WORK ITEM: Look for the word "услышали" in the material below. Copy each line that has it.

THE DATA:
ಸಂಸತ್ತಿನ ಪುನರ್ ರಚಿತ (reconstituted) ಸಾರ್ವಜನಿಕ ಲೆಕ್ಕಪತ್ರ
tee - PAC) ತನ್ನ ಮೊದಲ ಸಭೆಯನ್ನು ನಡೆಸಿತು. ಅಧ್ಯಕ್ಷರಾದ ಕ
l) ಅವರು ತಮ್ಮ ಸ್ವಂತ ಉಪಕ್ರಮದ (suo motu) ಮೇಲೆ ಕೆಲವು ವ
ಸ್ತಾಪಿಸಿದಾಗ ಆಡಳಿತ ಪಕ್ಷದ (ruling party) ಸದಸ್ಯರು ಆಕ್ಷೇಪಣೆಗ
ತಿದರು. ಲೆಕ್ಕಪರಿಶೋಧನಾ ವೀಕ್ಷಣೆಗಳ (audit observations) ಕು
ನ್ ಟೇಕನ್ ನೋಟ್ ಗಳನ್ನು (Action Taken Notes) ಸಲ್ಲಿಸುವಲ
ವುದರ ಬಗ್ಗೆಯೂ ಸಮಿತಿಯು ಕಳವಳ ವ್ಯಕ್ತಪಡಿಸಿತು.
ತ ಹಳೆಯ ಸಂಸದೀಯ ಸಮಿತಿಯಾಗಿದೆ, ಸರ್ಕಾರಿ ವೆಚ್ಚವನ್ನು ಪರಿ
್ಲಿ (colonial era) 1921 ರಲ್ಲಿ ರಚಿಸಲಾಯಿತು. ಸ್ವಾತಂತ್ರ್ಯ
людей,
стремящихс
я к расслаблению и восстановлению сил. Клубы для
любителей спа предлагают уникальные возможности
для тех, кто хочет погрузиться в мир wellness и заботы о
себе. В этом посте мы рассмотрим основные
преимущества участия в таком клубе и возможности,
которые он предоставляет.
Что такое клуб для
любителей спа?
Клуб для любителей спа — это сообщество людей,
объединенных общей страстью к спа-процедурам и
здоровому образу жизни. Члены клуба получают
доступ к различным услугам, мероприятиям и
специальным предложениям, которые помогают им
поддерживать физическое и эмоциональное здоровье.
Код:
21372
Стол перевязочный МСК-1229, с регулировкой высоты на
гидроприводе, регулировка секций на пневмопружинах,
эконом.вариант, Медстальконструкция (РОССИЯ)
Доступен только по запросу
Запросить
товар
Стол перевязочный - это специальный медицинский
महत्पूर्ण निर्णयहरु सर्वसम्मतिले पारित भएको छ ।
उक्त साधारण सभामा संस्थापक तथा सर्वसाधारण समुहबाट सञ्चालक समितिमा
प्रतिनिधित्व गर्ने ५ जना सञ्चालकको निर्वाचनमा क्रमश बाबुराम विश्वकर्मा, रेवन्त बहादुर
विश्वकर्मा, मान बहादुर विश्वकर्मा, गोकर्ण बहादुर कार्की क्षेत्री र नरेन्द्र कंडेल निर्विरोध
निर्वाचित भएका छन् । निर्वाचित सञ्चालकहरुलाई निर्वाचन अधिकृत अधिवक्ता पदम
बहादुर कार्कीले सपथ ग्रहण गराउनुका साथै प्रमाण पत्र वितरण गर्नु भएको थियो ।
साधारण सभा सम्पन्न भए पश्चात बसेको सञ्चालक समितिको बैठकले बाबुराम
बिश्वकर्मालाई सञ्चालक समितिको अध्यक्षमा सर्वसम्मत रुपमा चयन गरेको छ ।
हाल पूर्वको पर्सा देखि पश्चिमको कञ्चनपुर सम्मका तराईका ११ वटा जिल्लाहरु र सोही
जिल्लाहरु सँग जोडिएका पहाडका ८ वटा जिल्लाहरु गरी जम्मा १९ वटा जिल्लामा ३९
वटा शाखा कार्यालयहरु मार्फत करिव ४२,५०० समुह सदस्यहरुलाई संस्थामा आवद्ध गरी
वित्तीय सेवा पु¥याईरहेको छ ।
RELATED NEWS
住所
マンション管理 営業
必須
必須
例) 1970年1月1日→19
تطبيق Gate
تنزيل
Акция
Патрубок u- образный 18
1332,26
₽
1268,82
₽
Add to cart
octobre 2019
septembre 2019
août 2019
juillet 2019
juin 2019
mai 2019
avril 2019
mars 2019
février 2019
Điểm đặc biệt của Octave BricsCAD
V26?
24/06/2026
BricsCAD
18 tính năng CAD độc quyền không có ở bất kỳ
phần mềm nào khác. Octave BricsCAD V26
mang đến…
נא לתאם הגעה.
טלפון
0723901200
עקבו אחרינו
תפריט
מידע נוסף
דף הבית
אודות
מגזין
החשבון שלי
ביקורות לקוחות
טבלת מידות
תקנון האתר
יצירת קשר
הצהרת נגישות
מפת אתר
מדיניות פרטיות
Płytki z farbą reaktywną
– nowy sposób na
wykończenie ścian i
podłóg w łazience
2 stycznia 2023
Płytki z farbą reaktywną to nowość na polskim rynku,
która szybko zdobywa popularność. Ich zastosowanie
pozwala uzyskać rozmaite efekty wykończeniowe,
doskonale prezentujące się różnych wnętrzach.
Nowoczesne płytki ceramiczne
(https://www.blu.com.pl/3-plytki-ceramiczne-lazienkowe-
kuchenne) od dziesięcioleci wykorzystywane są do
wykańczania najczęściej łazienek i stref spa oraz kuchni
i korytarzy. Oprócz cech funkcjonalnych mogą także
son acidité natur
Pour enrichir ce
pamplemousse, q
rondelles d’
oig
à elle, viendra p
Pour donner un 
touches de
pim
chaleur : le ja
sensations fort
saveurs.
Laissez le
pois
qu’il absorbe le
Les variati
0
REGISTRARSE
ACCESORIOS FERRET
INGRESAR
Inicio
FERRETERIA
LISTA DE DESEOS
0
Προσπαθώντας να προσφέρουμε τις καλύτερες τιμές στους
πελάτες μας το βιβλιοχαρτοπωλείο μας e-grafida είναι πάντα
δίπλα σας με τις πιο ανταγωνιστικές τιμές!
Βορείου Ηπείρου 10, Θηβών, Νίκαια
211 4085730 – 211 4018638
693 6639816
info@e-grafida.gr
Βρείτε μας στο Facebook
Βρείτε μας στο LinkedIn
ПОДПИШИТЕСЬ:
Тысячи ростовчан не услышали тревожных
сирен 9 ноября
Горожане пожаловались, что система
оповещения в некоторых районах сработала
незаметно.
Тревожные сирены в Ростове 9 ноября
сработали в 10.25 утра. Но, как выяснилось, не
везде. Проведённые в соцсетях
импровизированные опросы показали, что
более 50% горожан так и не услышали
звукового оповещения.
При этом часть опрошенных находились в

RESPONSE BOX:
Тысячи ростовчан не услышали тревожных
более 50% горожан так и не услышали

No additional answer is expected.